On 23 July 1961, Kampong Menengah Malay School was opened by Pengiran Kerma Indera Pengiran Mohammed. The school began operating with an enrollment of 40 students, and its first headmaster was Awang Judin bin Karim. On 21 February 1998, construction of a new school building commenced, with a foundation-laying ceremony officiated by Haji Dennis bin Haji Rosli, the director of schools at the time. The entire construction project cost approximately B$4.36 million. The building was completed on 17 February 1999, and the official handover of keys took place on 22 April 1999, marking the beginning of its use. The school shares its facilities with Kampong Menengah Religious School.

=== Religion ===
In 1955, a mosque was built in Kampong Lamunin through a gotong-royong effort by the villagers, with the initiative led by Abang Haji Yusof bin Haji Abdul Rahman and others. The mosque was constructed on a 4-acre waqf land donated by Haji Sulaiman bin Haji Abdul Rahman, with a total cost of approximately B$3,000. In 1961, Haji Khatam bin Imam Ismail was appointed as the temporary imam and was officially appointed as the permanent imam in 1964. Due to the mosque's deteriorating condition and the growing number of worshippers, it was repaired and renovated at a cost of $1,000, funded by public donations. In 1977, a new mosque was built near the site of the old mosque, on a 14 acre waqf land also donated by Haji Sulaiman bin Haji Abdul Rahman, bringing the total waqf land for the mosque to 1½ acres. This new mosque could accommodate between 150 and 200 worshippers. On 30 November 1979, the mosque was officially opened by Pengiran Muhammad Ali, in conjunction with the early arrival of the 15th century Hijrah. Since the opening ceremony took place on a Friday, Abdul Hamid Bakal, the Chief Kadi of Brunei, delivered the Friday sermon and led the Friday prayers.

The first mosque in Kampong Menengah was constructed on 24 June 1972, led by Haji Abdul Rahman bin Haji Piah and funded through community donations and government support on a 0.50 acre site near the Kampong Menengah Malay School. Completed on 23 February 1973, Haji Abdul Rahman became the mosque's imam, with Ghani bin Haji Nordin as bilal. Due to the growing congregation, a larger mosque was approved under Brunei's 5th National Development Plan, with construction beginning on 25 September 1988 on a four-acre plot costing $500,000. It opened on 22 February 1990, coinciding with Brunei's 6th National Day, and was officially inaugurated by Deputy Minister of Religious Affairs Yahya Ibrahim on 27 July 1990. The mosque, accommodating 230 worshippers, includes facilities such as a minaret, parking, ablution areas, and a library used for study and funeral services.
- Kampong Bang Dalam Mosque — originally a balai ibadat ("prayer hall") which was built in 1988. A new mosque was built to replace the balai ibadat; it was opened for use on 5 January 2000.
- Kampong Layong Mosque — inaugurated on 20 July 1990; it can accommodate 300 worshippers.
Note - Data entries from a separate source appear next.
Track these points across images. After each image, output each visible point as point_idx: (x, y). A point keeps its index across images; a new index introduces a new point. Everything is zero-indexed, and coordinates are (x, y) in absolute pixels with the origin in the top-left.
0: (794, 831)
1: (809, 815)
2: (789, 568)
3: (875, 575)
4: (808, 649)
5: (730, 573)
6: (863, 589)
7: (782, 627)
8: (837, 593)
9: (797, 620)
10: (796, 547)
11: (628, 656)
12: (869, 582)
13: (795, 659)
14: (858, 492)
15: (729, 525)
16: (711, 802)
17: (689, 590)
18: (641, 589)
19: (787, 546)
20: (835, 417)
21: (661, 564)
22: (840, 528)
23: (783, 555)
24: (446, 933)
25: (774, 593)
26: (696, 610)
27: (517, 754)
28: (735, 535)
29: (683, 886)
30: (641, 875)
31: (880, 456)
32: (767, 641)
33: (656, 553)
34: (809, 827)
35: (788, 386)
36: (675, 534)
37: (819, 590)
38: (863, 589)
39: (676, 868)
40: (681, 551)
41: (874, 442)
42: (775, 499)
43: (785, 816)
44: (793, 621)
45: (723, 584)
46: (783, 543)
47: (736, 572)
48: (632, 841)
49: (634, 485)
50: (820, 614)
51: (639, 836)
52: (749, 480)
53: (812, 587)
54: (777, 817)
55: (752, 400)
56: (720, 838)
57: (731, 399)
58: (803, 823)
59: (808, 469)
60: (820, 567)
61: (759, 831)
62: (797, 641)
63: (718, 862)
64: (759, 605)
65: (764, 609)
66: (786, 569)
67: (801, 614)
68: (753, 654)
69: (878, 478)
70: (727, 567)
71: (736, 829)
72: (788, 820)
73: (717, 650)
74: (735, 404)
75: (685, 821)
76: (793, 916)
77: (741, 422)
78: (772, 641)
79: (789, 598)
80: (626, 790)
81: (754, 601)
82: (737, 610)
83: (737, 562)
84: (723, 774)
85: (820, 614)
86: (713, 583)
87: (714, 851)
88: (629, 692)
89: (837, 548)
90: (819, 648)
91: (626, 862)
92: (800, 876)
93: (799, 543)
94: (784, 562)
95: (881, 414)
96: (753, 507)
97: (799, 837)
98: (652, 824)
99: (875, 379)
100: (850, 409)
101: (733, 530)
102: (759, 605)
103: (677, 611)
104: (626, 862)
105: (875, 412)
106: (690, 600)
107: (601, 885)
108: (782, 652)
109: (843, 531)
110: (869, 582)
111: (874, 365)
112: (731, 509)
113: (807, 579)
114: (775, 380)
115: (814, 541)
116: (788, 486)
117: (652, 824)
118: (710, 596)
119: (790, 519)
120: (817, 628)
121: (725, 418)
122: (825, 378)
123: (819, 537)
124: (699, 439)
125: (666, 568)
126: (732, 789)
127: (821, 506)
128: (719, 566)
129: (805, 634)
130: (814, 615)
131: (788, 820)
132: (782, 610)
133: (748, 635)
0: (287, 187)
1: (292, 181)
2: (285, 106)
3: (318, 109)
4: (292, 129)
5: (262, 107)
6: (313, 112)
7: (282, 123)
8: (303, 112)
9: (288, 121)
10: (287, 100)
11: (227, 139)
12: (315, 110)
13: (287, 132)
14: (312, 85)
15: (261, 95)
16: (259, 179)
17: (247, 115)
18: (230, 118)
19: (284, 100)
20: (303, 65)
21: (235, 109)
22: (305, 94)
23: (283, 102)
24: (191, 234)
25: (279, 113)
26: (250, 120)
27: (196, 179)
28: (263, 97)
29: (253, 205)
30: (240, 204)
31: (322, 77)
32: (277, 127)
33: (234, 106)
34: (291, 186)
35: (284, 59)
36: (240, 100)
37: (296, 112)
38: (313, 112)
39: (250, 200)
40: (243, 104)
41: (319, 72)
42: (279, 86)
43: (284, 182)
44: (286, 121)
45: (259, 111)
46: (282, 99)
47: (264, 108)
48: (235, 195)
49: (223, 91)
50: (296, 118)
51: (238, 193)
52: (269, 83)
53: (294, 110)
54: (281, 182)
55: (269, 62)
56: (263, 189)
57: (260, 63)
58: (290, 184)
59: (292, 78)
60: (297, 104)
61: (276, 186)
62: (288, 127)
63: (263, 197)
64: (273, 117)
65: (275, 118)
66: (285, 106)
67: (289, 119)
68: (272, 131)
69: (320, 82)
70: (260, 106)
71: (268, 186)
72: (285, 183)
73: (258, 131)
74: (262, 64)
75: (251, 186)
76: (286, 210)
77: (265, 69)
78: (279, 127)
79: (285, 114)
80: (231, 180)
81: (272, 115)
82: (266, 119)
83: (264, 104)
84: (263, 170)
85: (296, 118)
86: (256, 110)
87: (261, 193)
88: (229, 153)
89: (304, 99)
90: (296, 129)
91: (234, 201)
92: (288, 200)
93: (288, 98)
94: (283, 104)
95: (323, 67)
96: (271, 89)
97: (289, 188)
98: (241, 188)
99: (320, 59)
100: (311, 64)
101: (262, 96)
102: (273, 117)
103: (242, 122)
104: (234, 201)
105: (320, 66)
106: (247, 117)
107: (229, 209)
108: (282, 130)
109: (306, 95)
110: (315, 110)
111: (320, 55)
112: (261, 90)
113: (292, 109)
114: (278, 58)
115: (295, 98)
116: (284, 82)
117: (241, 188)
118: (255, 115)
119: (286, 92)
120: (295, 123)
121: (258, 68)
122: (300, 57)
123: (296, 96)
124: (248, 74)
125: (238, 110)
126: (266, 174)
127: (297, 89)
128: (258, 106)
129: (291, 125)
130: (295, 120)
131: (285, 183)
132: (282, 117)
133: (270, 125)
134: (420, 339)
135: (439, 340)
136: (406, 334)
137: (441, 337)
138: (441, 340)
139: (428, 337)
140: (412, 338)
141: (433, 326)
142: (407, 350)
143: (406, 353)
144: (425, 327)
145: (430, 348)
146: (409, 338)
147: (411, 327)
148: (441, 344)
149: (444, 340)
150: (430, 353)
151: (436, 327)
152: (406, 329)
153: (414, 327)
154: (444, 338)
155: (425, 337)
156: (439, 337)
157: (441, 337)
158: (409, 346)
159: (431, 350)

=== Places of interest ===
As a result, with the three ethnic groups settling in the village, the villagers agreed to name the group of ethnicities as "Gong Tiga". Gong Tiga was founded by Dato Paduka Haji Bahar bin Haji Tamat. The establishment of Gong Tiga reflects the three ethnic groups—the Dusun, Kedayan, and Tutong—that settled in Kampong Lamunin before the Japanese occupation of Brunei. Through Gong Tiga, the villagers of Kampong Lamunin also used the same traditional musical instrument, the gong, for cultural events such as weddings, cultural performances, and funeral ceremonies for the Dusun people. The Gong Tiga monument, located in front of the Kampong Lamunin Community Hall, was inaugurated by Sultan Hassanal Bolkiah during his visit to open the Binutan water dam in Tutong on 23 November 1992.